Guard Lauren Holiday to medically retire after repeated injuries

UCLA women’s basketball announced on Tuesday that redshirt freshman guard Lauren Holiday would be medically retiring from basketball as a result of the effects of multiple injuries sustained during her time at UCLA. Holiday will instead be returning to the team as an undergraduate assistant.

“I am very thankful for the contributions of Lauren Holiday on the court,” said coach Cori Close in a press release issued by UCLA Athletics. “She is a spectacular athlete and would have been a really great basketball player here at UCLA. But the wonderful thing I love about Lauren is that she is not only a basketball player. … Even though her impact won’t be seen by our fans on the court, her impact will still be felt by our team.”

Holiday, the younger sister of New Orleans Pelicans point guard Jrue Holiday, played a total of 12 games during her two seasons at UCLA. Her rookie season came to an abrupt end after she sustained a season-ending head injury after colliding head-first with an opposing player in her third game as a Bruin.

She was granted medical hardship by the NCAA and was allowed to play her second season at UCLA as a redshirt freshman. Holiday’s return to the court was delayed after another head injury sidelined the guard for the first two games of the 2013-2014 season.

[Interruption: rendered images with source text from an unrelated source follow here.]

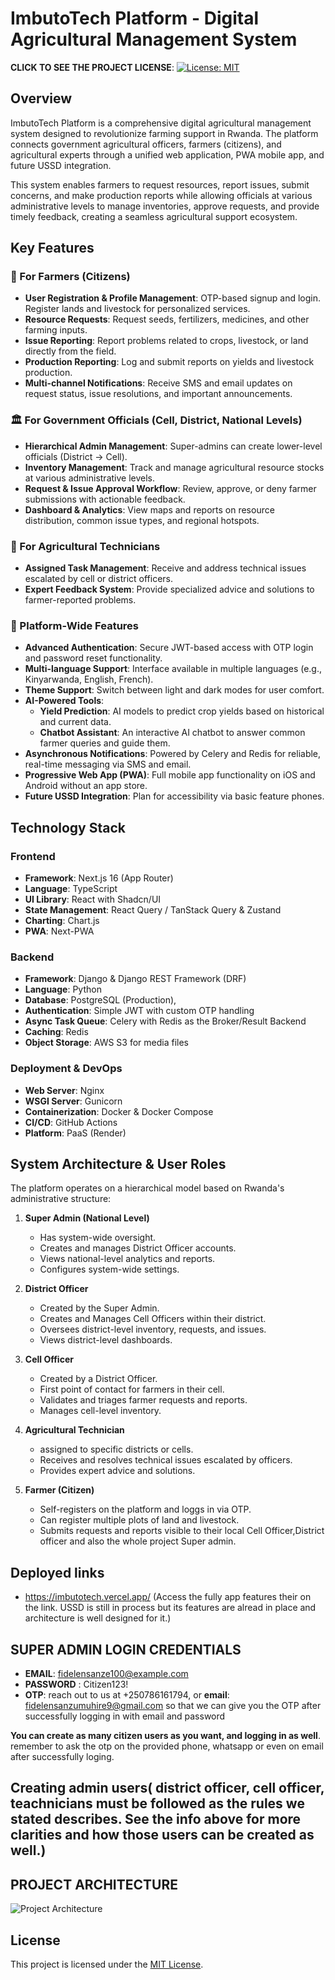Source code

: # ImbutoTech Platform - Digital Agricultural Management System

**CLICK TO SEE THE PROJECT LICENSE**: [![License: MIT](https://img.shields.io/badge/License-MIT-yellow.svg)](LICENSE)


## Overview

ImbutoTech Platform is a comprehensive digital agricultural management system designed to revolutionize farming support in Rwanda. The platform connects government agricultural officers, farmers (citizens), and agricultural experts through a unified web application, PWA mobile app, and future USSD integration.

This system enables farmers to request resources, report issues, submit concerns, and make production reports while allowing officials at various administrative levels to manage inventories, approve requests, and provide timely feedback, creating a seamless agricultural support ecosystem.

## Key Features

### 🌾 For Farmers (Citizens)
- **User Registration & Profile Management**: OTP-based signup and login. Register lands and livestock for personalized services.
- **Resource Requests**: Request seeds, fertilizers, medicines, and other farming inputs.
- **Issue Reporting**: Report problems related to crops, livestock, or land directly from the field.
- **Production Reporting**: Log and submit reports on yields and livestock production.
- **Multi-channel Notifications**: Receive SMS and email updates on request status, issue resolutions, and important announcements.

### 🏛️ For Government Officials (Cell, District, National Levels)
- **Hierarchical Admin Management**: Super-admins can create lower-level officials (District -> Cell).
- **Inventory Management**: Track and manage agricultural resource stocks at various administrative levels.
- **Request & Issue Approval Workflow**: Review, approve, or deny farmer submissions with actionable feedback.
- **Dashboard & Analytics**: View maps and reports on resource distribution, common issue types, and regional hotspots.

### 🔧 For Agricultural Technicians
- **Assigned Task Management**: Receive and address technical issues escalated by cell or district officers.
- **Expert Feedback System**: Provide specialized advice and solutions to farmer-reported problems.

### 🤖 Platform-Wide Features
- **Advanced Authentication**: Secure JWT-based access with OTP login and password reset functionality.
- **Multi-language Support**: Interface available in multiple languages (e.g., Kinyarwanda, English, French).
- **Theme Support**: Switch between light and dark modes for user comfort.
- **AI-Powered Tools**:
  - **Yield Prediction**: AI models to predict crop yields based on historical and current data.
  - **Chatbot Assistant**: An interactive AI chatbot to answer common farmer queries and guide them.
- **Asynchronous Notifications**: Powered by Celery and Redis for reliable, real-time messaging via SMS and email.
- **Progressive Web App (PWA)**: Full mobile app functionality on iOS and Android without an app store.
- **Future USSD Integration**: Plan for accessibility via basic feature phones.

## Technology Stack

### Frontend
- **Framework**: Next.js 16 (App Router)
- **Language**: TypeScript
- **UI Library**: React with Shadcn/UI 
- **State Management**: React Query / TanStack Query & Zustand
- **Charting**: Chart.js
- **PWA**: Next-PWA

### Backend
- **Framework**: Django  & Django REST Framework (DRF)
- **Language**: Python 
- **Database**: PostgreSQL (Production),
- **Authentication**: Simple JWT with custom OTP handling
- **Async Task Queue**: Celery with Redis as the Broker/Result Backend
- **Caching**: Redis
- **Object Storage**:  AWS S3  for media files

### Deployment & DevOps
- **Web Server**: Nginx
- **WSGI Server**: Gunicorn
- **Containerization**: Docker & Docker Compose
- **CI/CD**: GitHub Actions 
- **Platform**: PaaS (Render)

## System Architecture & User Roles

The platform operates on a hierarchical model based on Rwanda's administrative structure:

1.  **Super Admin (National Level)**
    - Has system-wide oversight.
    - Creates and manages District Officer accounts.
    - Views national-level analytics and reports.
    - Configures system-wide settings.

2.  **District Officer**
    - Created by the Super Admin.
    - Creates and Manages Cell Officers within their district.
    - Oversees district-level inventory, requests, and issues.
    - Views district-level dashboards.

3.  **Cell Officer**
    - Created by a District Officer.
    - First point of contact for farmers in their cell.
    - Validates and triages farmer requests and reports.
    - Manages cell-level inventory.

4.  **Agricultural Technician**
    - assigned to specific districts or cells.
    - Receives and resolves technical issues escalated by officers.
    - Provides expert advice and solutions.

5.  **Farmer (Citizen)**
    - Self-registers on the platform and loggs in via  OTP.
    - Can register multiple plots of land and livestock.
    - Submits requests and reports visible to their local Cell Officer,District officer and also the whole project Super admin.

## Deployed links
  - https://imbutotech.vercel.app/ 
  (Access the fully app features their on the link. USSD is still in process but its features are alread in place and architecture is well designed for it.) 

## SUPER ADMIN LOGIN CREDENTIALS
  - **EMAIL**: fidelensanze100@example.com
  - **PASSWORD** : Citizen123!
  - **OTP**: reach out to us at +250786161794, or **email**: fidelensanzumuhire9@gmail.com so that we can give you the OTP after successfully logging in with email and password

 **You can create as many citizen users as you want, and logging in as well**. remember to ask the otp on the provided phone, whatsapp or even on email after successfully loging.

## Creating admin users( district officer, cell officer, teachnicians must be followed as the rules we stated describes. See the info above for more clarities and how those users can be created as well.)


## PROJECT ARCHITECTURE
![Project Architecture](image/diagram.jpg)


## License
This project is licensed under the [MIT License](LICENSE).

After that minor setback, things seemed to pick up for the guard in her second year at UCLA; Holiday made a return to the active roster in Pauley Pavilion playing against North Carolina. Although UCLA lost that matchup, Holiday notched her career-first double-double with 10 points and 11 rebounds.

Her return to basketball, however, took a turn for the worse in her ninth and final game of the season when UCLA took on USC. Shortly before halftime, Holiday lost her balance after getting screened, and on the way to the ground she received an inadvertent blow to the head from a knee of a Trojan player that would later turn out to be a career-ending injury.

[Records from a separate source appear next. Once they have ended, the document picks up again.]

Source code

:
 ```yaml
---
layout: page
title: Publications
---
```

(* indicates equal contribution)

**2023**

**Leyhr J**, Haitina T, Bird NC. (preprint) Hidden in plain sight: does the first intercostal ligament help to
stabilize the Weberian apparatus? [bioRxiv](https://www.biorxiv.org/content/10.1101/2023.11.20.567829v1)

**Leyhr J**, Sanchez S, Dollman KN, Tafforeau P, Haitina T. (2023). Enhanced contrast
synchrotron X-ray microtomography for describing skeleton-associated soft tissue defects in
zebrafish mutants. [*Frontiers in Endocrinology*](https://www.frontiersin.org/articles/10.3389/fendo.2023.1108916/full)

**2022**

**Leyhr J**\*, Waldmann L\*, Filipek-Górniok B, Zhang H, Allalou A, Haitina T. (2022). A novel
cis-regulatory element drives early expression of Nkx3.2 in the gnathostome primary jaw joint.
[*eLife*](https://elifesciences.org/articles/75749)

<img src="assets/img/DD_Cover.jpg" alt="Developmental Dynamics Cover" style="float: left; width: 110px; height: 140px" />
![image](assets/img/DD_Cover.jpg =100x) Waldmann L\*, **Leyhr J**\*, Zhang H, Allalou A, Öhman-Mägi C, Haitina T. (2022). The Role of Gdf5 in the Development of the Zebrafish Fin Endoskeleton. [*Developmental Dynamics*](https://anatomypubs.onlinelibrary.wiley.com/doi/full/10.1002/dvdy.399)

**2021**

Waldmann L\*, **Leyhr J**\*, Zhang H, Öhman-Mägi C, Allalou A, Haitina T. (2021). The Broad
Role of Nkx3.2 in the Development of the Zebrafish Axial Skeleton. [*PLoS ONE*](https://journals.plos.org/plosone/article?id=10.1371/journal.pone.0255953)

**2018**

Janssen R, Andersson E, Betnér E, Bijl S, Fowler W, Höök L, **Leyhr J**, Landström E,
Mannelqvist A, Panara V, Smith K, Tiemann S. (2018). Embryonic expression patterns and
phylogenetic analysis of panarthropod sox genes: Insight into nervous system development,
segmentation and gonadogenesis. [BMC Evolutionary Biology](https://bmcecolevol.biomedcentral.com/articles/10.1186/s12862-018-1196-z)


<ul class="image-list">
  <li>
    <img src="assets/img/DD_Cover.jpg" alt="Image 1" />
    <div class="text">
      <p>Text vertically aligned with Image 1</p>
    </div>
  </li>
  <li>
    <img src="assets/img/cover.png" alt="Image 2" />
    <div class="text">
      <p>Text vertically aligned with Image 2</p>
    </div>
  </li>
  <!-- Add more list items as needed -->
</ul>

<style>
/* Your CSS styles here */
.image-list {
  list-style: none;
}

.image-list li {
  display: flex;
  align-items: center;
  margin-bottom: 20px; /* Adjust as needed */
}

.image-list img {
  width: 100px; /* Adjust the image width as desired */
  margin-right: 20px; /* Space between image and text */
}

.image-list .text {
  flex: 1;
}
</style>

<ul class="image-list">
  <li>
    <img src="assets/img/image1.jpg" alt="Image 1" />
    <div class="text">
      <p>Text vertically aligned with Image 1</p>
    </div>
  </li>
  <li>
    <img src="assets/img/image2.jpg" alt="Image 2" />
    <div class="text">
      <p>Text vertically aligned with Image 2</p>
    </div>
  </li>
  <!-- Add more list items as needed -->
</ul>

“After meeting with the UCLA team doctors as well as my personal physicians, this is the best decision for me,” Holiday said in the press release. “Not being able to play basketball is going to be tremendously hard because I have spent most of my life playing basketball and being a student-athlete.”

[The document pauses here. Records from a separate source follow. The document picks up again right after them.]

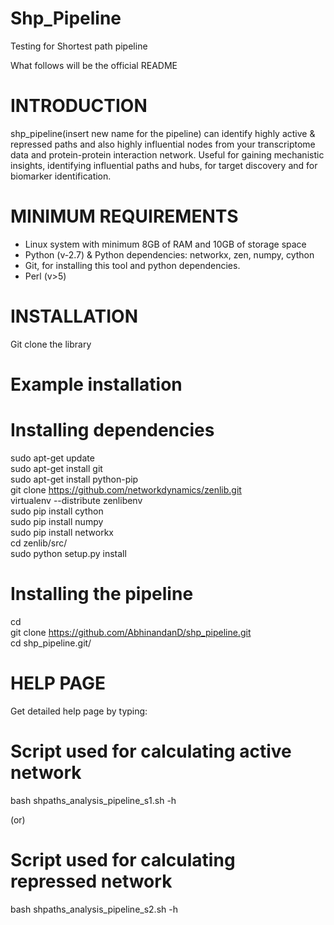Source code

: # Shp_Pipeline

Testing for Shortest path pipeline

What follows will be the official README

# INTRODUCTION

shp_pipeline(insert new name for the pipeline) can identify highly active & repressed paths and also highly influential nodes from your transcriptome data and protein-protein interaction network. Useful for gaining mechanistic insights, identifying influential paths and hubs, for target discovery and for biomarker identification.

# MINIMUM REQUIREMENTS
* Linux system with minimum 8GB of RAM and 10GB of storage space
* Python (v-2.7) & Python dependencies: networkx, zen, numpy, cython
* Git, for installing this tool and python dependencies.
* Perl (v>5)

# INSTALLATION
Git clone the library

# Example installation

 # Installing dependencies
  
  sudo apt-get update  
  sudo apt-get install git  
  sudo apt-get install python-pip  
  git clone https://github.com/networkdynamics/zenlib.git  
  virtualenv --distribute zenlibenv  
  sudo pip install cython  
  sudo pip install numpy  
  sudo pip install networkx  
  cd zenlib/src/  
  sudo python setup.py install  
  
 # Installing the pipeline
 
  cd  
  git clone https://github.com/AbhinandanD/shp_pipeline.git  
  cd shp_pipeline.git/

# HELP PAGE
Get detailed help page by typing:

 # Script used for calculating active network
bash shpaths_analysis_pipeline_s1.sh -h 

(or)

 # Script used for calculating repressed network
bash shpaths_analysis_pipeline_s2.sh -h
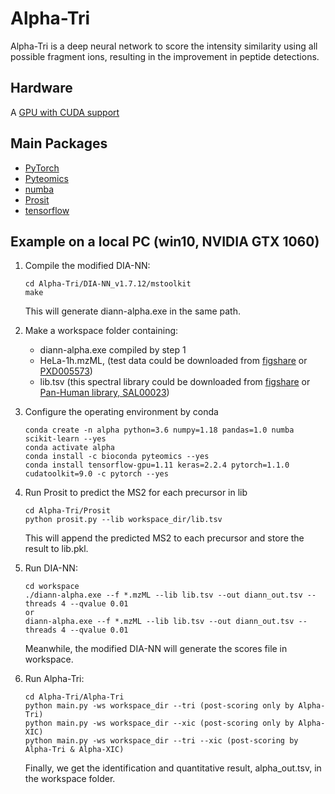 # Alpha-Tri

Alpha-Tri is a deep neural network to score the intensity similarity using all possible fragment ions, resulting in the improvement in peptide detections.

## Hardware

A [GPU with CUDA support](https://developer.nvidia.com/cuda-gpus)

## Main Packages
- [PyTorch](https://pytorch.org/get-started/locally/#windows-anaconda)
- [Pyteomics](https://pyteomics.readthedocs.io/en/latest/)
- [numba](http://numba.pydata.org/)
- [Prosit](https://github.com/kusterlab/prosit)
- [tensorflow](https://www.tensorflow.org/install)

## Example on a local PC (win10, NVIDIA GTX 1060)

1. Compile the modified DIA-NN: 
    ```shell script
    cd Alpha-Tri/DIA-NN_v1.7.12/mstoolkit
    make
    ```
   This will generate diann-alpha.exe in the same path.
   
2. Make a workspace folder containing:
    - diann-alpha.exe compiled by step 1
    - HeLa-1h.mzML, (test data could be downloaded from [figshare](https://figshare.com/projects/Alpha-Tri/128000) 
    or [PXD005573](https://www.ebi.ac.uk/pride/archive/projects/PXD005573))
    - lib.tsv (this spectral library could be downloaded from [figshare](https://figshare.com/projects/Alpha-Tri/128000)
    or [Pan-Human library, SAL00023](https://db.systemsbiology.net/sbeams/cgi/PeptideAtlas/GetDIALibs))

3. Configure the operating environment by conda 
    ```shell script
    conda create -n alpha python=3.6 numpy=1.18 pandas=1.0 numba scikit-learn --yes
    conda activate alpha 
    conda install -c bioconda pyteomics --yes
    conda install tensorflow-gpu=1.11 keras=2.2.4 pytorch=1.1.0 cudatoolkit=9.0 -c pytorch --yes
    ```
    
4. Run Prosit to predict the MS2 for each precursor in lib
    ```shell script
    cd Alpha-Tri/Prosit
    python prosit.py --lib workspace_dir/lib.tsv
    ``` 
    This will append the predicted MS2 to each precursor and store the result to lib.pkl.
    
4. Run DIA-NN:
    ```shell script
    cd workspace
    ./diann-alpha.exe --f *.mzML --lib lib.tsv --out diann_out.tsv --threads 4 --qvalue 0.01
    or
    diann-alpha.exe --f *.mzML --lib lib.tsv --out diann_out.tsv --threads 4 --qvalue 0.01 
    ```
   Meanwhile, the modified DIA-NN will generate the scores file in workspace.

5. Run Alpha-Tri:
    ```shell script
    cd Alpha-Tri/Alpha-Tri
    python main.py -ws workspace_dir --tri (post-scoring only by Alpha-Tri)
    python main.py -ws workspace_dir --xic (post-scoring only by Alpha-XIC)
    python main.py -ws workspace_dir --tri --xic (post-scoring by Alpha-Tri & Alpha-XIC)
    ```
    Finally, we get the identification and quantitative result, alpha_out.tsv, in the workspace folder.
    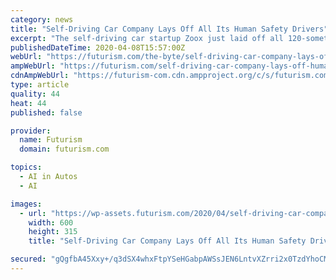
 ```yaml
---
category: news
title: "Self-Driving Car Company Lays Off All Its Human Safety Drivers"
excerpt: "The self-driving car startup Zoox just laid off all 120-something of its human safety drivers — and announced that it’s suspending all driving tests because of the coronavirus pandemic. Zoox has been testing its autonomous cars on the streets of California and Las Vegas, but can’t safely continue given California’s stated shelter-in ..."
publishedDateTime: 2020-04-08T15:57:00Z
webUrl: "https://futurism.com/the-byte/self-driving-car-company-lays-off-human-safety-drivers"
ampWebUrl: "https://futurism.com/self-driving-car-company-lays-off-human-safety-drivers/amp"
cdnAmpWebUrl: "https://futurism-com.cdn.ampproject.org/c/s/futurism.com/self-driving-car-company-lays-off-human-safety-drivers/amp"
type: article
quality: 44
heat: 44
published: false

provider:
  name: Futurism
  domain: futurism.com

topics:
  - AI in Autos
  - AI

images:
  - url: "https://wp-assets.futurism.com/2020/04/self-driving-car-company-lays-off-all-human-safety-drivers-600x315.jpg"
    width: 600
    height: 315
    title: "Self-Driving Car Company Lays Off All Its Human Safety Drivers"

secured: "gQgfbA45Xxy+/q3dSX4whxFtpYSeHGabpAWSsJEN6LntvXZrri2x0TzdYhoCMZZeXDlgFL09P7T5QM7y99LfmcbXW3LvdnZC8drWIhtbJ2hzbdq9HmRtWuI+nWoQZydbhUzQydfTXW/Zt5hjDRaqa97mMiJmd2R3kYkjklN7V/fEGkVXU/sO76S2VkHDslOKcZQ3Qswf5nIabIxzRB4JRc8oRAcuvGJhElavk7E0i4W54iN10qlxYMtl07jjTlYTqLGzsbvlOEeskN27epabCLe8YN8qRLgNkzFDZVEJ+CUY00y4kfcxnLVsDnXg7QAp;zOLXvGk35A8xsEg2w1KKHA=="
---
```


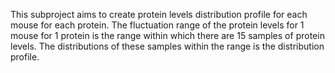 This subproject aims to create protein levels distribution profile for  each mouse for each protein. The fluctuation range of the protein levels for 1 mouse for 1 protein is the range within which there are 15 samples of protein levels. The distributions of these samples within the range is the distribution profile.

Because of her time as a Bruin athlete, Holiday will be eligible to continue to be involved with the team as an undergraduate assistant. Holiday will be joined in her new role by Rhema Gardner, who also made the transition to this role as a result of medical retirement.

“(Holiday) will still have an opportunity to be a contributing member of this program, even though her role will be different,” Close said. “This is a closing of one chapter but an opening of many others as her impact will still be felt in this program.”

Compiled by Aubrey Yeo, Bruin Sports senior staff.